EXCERPTED PASSAGE:
-=-=-=-=-

Diego de Oliveira
Diego de Oliveira

Reputation: 681

MySQL database Schema for two relational tables

I'm trying to think on the most performant database schema for a specific data structure. There are two main entities: Courses and Themes. A Course is a collection of Themes. A Theme have fields like Videos, Resources and Video Total Time.

Visually representing this data structure:

- Course
|_ ID: 12345
|_ Themes: [A, B] (an array of UIDs)

- Theme A
  |_ Courses: [12345,67890] (an array of UIDs)
  |_ Videos: [1,2,3,4,5,7] (an array of UIDs)
  |_ Resources: [10,11,12] (an array of UIDs)
  |_ Video Total Time: 10000 (probably stored as seconds as tinyint field)
- Theme B
  |_ Courses: [12345,98765] (an array of UIDs)
  |_ Videos: [5,6,7,8] (an array of UIDs)
  |_ Resources: [12,13,14] (an array of UIDs)
  |_ Video Total Time: 20000 (probably stored as seconds as tinyint field)

What I'm trying to achieve is a database schema for two tables, one for Courses, and one for Themes. The idea would be to have a MySQL query that gets a Course and group all fields from the Themes. In other words, when I get the result of the MySQL query, (using PHP) I'll get an array or object like this:

Array(
  'ID' => 12345
  'themes' => [A,B]
  'videos' => [1,2,3,4,5,6,7,8]
  'resources' => [10,11,12,13,14]
  'video_total_time' => 30000
)

So, the point is that they are two relational databases. When I send a query to the DB requesting data from the video, I need to pull data from all the themes, and merge them together.

Since I'm not an expert on SQL / MySQL, I'm trying to learn a little bit about it while I try to figure out:

1) What is the best database schema for these two entities? Courses and Themes? Thinking specially about performance

2) Can I get the final data all using SQL? Or should I pull some data from the database, and then parse the data with PHP? What is usually faster?

3) What is the best way to store the array of UIDs? As a string? Or there's a better way to store it?

The primary goal of this is performance. I have this kind of data in a different database schema, merged with thousands of other kinds of data (WP databases, wp_posts / wp_postmeta tables), but right now it's really slow to get the information I need.

Any tips and suggestions are more than welcome!


Edit: Solved!

It was a tough call to decide which answer suits best my needs, because @TimMorton's and @PaulSpiegel's answers lead us to the same path, but with slightly different approaches. Tim's answer is great to understand how to properly design database schemas, taking into account many-to-many relationships, and how to organize your queries. But since the main focus of this question is improve performance, Paul's answer is more focused on that, with specific details about primary keys and indexes (which are fundamental to improve performance of the queries).

-=-=-=-=-

DATA PROVIDED:
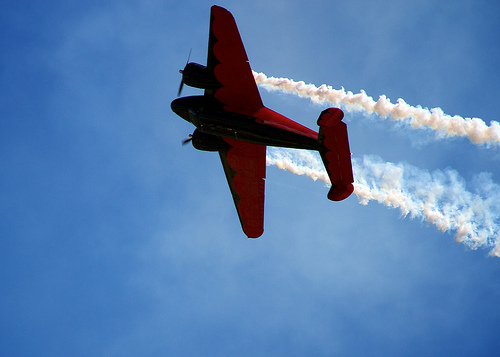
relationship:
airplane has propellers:
[169, 5, 358, 242] [156, 50, 212, 156]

-=-=-=-=-

THINGS TO DO:
**a)** Translate this sentence from the MySQL schema post into Spanish: "What I'm trying to achieve is a database schema for two tables, one for Courses, and one for Themes."
**b)** According to the MySQL schema post, which two WordPress tables are named as part of the existing, slow setup?

RESPONSES TO THE TASKS:
**a)** Lo que intento lograr es un esquema de base de datos para dos tablas, una para los cursos y otra para los temas.

**b)** wp_posts and wp_postmeta.